• [What the task asks] All of the entries need to be set down exactly as they read.

• [Exercise materials]
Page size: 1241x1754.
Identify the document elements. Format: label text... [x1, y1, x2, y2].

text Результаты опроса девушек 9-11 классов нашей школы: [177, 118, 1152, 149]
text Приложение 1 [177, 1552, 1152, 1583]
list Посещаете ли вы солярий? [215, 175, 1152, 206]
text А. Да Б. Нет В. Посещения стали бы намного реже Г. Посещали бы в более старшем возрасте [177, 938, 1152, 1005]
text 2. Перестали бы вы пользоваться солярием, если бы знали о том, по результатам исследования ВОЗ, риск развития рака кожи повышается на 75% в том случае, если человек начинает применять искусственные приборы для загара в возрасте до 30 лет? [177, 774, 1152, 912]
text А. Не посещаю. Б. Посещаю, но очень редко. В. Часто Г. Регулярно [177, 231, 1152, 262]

• [Written solution]
Page size: 1241x1754.
Identify the document elements. Format: label text... [x1, y1, x2, y2].

text Результаты опроса девушек 9-11 классов нашей школы: [177, 118, 1152, 149]
text Приложение 1 [177, 1552, 1152, 1583]
list Посещаете ли вы солярий? [215, 175, 1152, 206]
text А. Да Б. Нет В. Посещения стали бы намного реже Г. Посещали бы в более старшем возрасте [177, 938, 1152, 1005]
text 2. Перестали бы вы пользоваться солярием, если бы знали о том, по результатам исследования ВОЗ, риск развития рака кожи повышается на 75% в том случае, если человек начинает применять искусственные приборы для загара в возрасте до 30 лет? [177, 774, 1152, 912]
text А. Не посещаю. Б. Посещаю, но очень редко. В. Часто Г. Регулярно [177, 231, 1152, 262]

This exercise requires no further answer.